The Wrestling Federation of India lambasted non-profit sports NGOs like Olympic Gold Quest (OGQ) and JSW on Thursday for 'spoiling the wrestlers.'
"The WFI and the Indian government is capable of supporting all its athletes. JSW and OGQ don't need to come from 'chor darwaja' (back door) and spoil our wrestlers. I urge them that they leave our wrestlers and Indian wrestling alone,” WFI President Brij Bhushan Sharan Singh said.
"We are not happy with the way they are interfering. If they want to help the wrestlers, they are welcome but let them work at the grassroots level. It's the Cadets who need support. They pick only established wrestlers and leave them when the results are not there. The government is spending crores of rupees on their coaching and travel and these people give a physio and start making tall claims," he said.
"If they want to come and support, let them come from the front door like the Tata is doing," he said.
It has been learnt that WFI was not happy that spouses of the wrestlers travelled abroad to be with their partners when they (wrestlers) were training ahead of the Olympics with the NGOs facilitating the travel.
The WFI was also unhappy that Vinesh Phogat travelled to Hungary where good sparring partners were not available.
The Federation 'temporarily suspended' the star grappler for indiscipline during her forgettable Tokyo Olympics campaign and also issued notice to young Sonam Malik for misconduct.
The 26-year-old from a famed Indian wrestling dynasty went into the Games as world number one in the 53kg but crashed out in the quarter-finals.
Wrestling Federation of India assistant secretary Vinod Tomar told AFP that Phogat had been suspended on 'three counts of indiscipline'. Phogat refused to share an athletes' village room with India's other women wrestlers, would not wear the team's official shirt in competition and would not train with the rest of the team, Tomar said.
The 'broken' wrestler is not sure when, if at all, she would return to the wrestling mat as she struggles to cope with the disappointment of her Tokyo Olympics campaign.
"I don't know when I will return (to the mat). Maybe I won't. I feel I was better off with that broken leg. I had something to correct. Now my body is not broken, but I'm truly broken,” she wrote in Friday's Indian Express newspaper.

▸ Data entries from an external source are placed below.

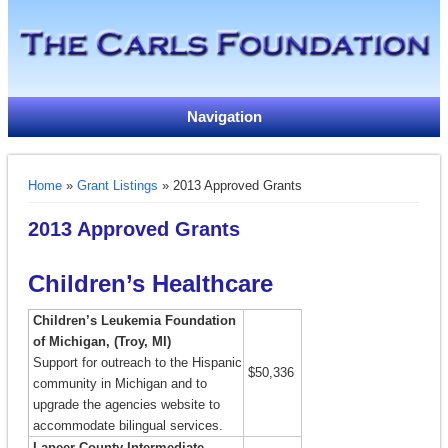
Navigation
You are here
Home
»
Grant Listings
» 2013 Approved Grants
2013 Approved Grants
Children’s Healthcare
Children’s Leukemia Foundation
of Michigan, (Troy, MI)
Support for outreach to the Hispanic
$50,336
community in Michigan and to
upgrade the agencies website to
accommodate bilingual services.
Lapeer County Intermediate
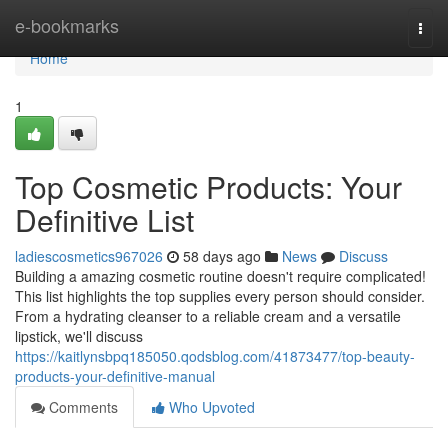
Home
e-bookmarks
Togg
navi
Home
1
Top Cosmetic Products: Your
Definitive List
ladiescosmetics967026
58 days ago
News
Discuss
Building a amazing cosmetic routine doesn't require complicated!
This list highlights the top supplies every person should consider.
From a hydrating cleanser to a reliable cream and a versatile
lipstick, we'll discuss
https://kaitlynsbpq185050.qodsblog.com/41873477/top-beauty-
products-your-definitive-manual
Comments
Who Upvoted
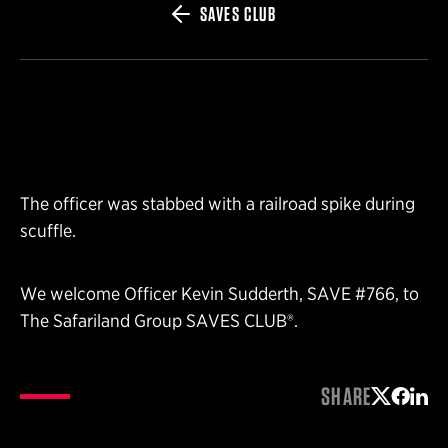
SAVES CLUB
The officer was stabbed with a railroad spike during
scuffle.
We welcome Officer Kevin Sudderth, SAVE #766, to
The Safariland Group SAVES CLUB®.
SHARE
Share on 
Share 
Shar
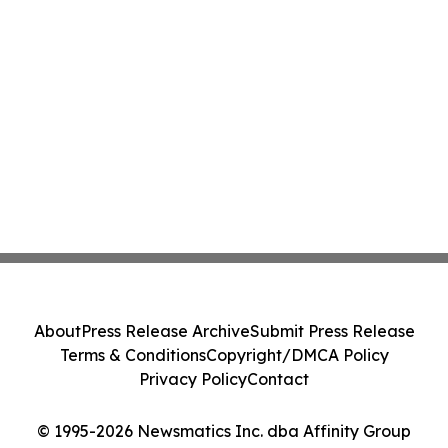
About
Press Release Archive
Submit Press Release
Terms & Conditions
Copyright/DMCA Policy
Privacy Policy
Contact
© 1995-2026 Newsmatics Inc. dba Affinity Group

The two-time Commonwealth Games champion also battled mental health issues and spoke to a psychologist but felt enough attention was not paid to the issue in India.
"We celebrate Simone Biles as she said that I am not mentally prepared to perform at the Olympics and did not do her event," she said, referring to the American gymnast who skipped most of her Olympic events in Tokyo to focus on her mental health.

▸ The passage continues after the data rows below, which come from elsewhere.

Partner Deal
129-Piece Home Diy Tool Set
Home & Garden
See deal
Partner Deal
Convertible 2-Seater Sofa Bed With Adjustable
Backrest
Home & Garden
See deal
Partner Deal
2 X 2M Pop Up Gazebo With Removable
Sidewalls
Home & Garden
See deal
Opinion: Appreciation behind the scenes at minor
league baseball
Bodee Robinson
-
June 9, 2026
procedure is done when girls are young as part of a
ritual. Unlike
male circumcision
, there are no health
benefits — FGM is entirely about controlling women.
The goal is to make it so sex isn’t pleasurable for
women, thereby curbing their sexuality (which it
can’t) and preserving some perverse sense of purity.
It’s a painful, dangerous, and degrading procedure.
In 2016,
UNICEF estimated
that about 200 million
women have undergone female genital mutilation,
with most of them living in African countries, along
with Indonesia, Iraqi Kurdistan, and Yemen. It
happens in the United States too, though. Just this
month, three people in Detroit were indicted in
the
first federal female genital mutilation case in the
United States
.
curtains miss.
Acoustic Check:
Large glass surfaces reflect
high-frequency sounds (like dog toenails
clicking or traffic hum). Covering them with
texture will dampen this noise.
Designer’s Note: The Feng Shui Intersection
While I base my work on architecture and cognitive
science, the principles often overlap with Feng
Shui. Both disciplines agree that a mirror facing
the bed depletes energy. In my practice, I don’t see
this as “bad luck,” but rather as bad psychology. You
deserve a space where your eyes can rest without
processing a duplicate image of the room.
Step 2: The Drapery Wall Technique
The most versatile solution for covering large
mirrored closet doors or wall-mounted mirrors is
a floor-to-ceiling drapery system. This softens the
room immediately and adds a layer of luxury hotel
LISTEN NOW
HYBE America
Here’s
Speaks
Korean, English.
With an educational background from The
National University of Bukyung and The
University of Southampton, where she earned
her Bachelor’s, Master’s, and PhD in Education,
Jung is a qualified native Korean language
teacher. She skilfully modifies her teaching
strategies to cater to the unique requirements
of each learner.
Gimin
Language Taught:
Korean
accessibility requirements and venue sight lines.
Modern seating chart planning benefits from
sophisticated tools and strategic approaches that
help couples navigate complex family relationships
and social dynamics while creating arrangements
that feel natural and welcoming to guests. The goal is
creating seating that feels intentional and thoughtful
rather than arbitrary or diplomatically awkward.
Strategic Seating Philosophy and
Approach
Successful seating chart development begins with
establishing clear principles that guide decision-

‘We will sit with him and listen to his view about his game’
The WFI also said it will consider feedback from Tokyo Games medallists Bajrang Punia and Ravi Dahiya before deciding their coaching staff in the new Olympic cycle but will not accept any interference from NGOs like JSW and OGQ in the name of support to athletes.
Bajrang was trained by Georgia's Shako Bentinidis while Ravi had Russia's Kamal Malikov as his personal coach. Deepak Punia also had a Russian coach in Murad Gaidarov, whose services were terminated by the WFI when he assaulted a referee during the Tokyo Games.

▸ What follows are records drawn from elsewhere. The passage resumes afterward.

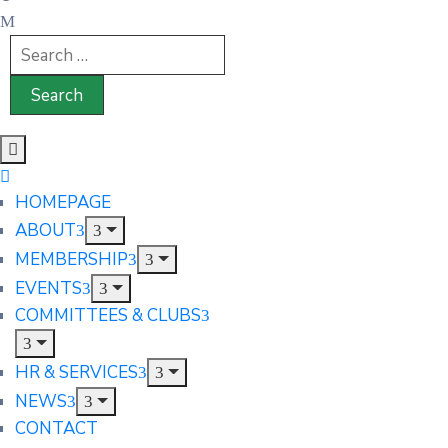
HOMEPAGE
ABOUT
MEMBERSHIP
EVENTS
COMMITTEES & CLUBS
HR & SERVICES
NEWS
CONTACT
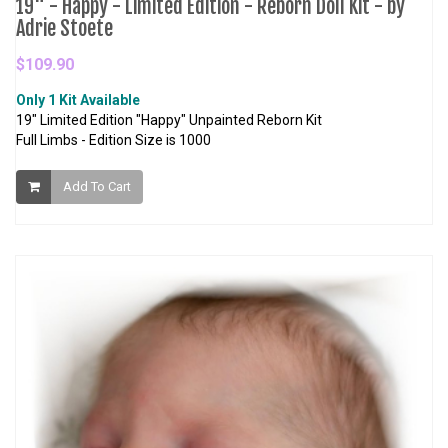
19" - Happy - Limited Edition - Reborn Doll Kit - by
Adrie Stoete
$109.90
Only 1 Kit Available
19" Limited Edition "Happy" Unpainted Reborn Kit
Full Limbs - Edition Size is 1000
Add To Cart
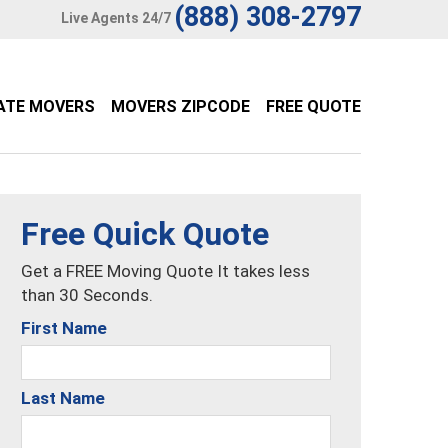
(888) 308-2797
Live Agents 24/7
ATE MOVERS
MOVERS ZIPCODE
FREE QUOTE
Free Quick Quote
Get a FREE Moving Quote It takes less
than 30 Seconds.
First Name
Last Name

All the coaches had their contracts till the Tokyo Olympics and the fresh ones will be finalised in a few days after WFI sits with the wrestlers, who are now busy with felicitations.
“Bajrang has a medal working with Shako Bentinidis. We will sit with him and listen to his view about his game. If he wants to continue (with Shako), we will consider that,” the WFI President told PTI.
It is understood that both Bajrang and Shako want to continue their partnership. The Georgian is already at the Sports Authority of India (SAI) centre in Bahalgarh (Sonepat).
The federation is also happy with the way Malikov has managed Ravi so far and would not mind continuing with the arrangement.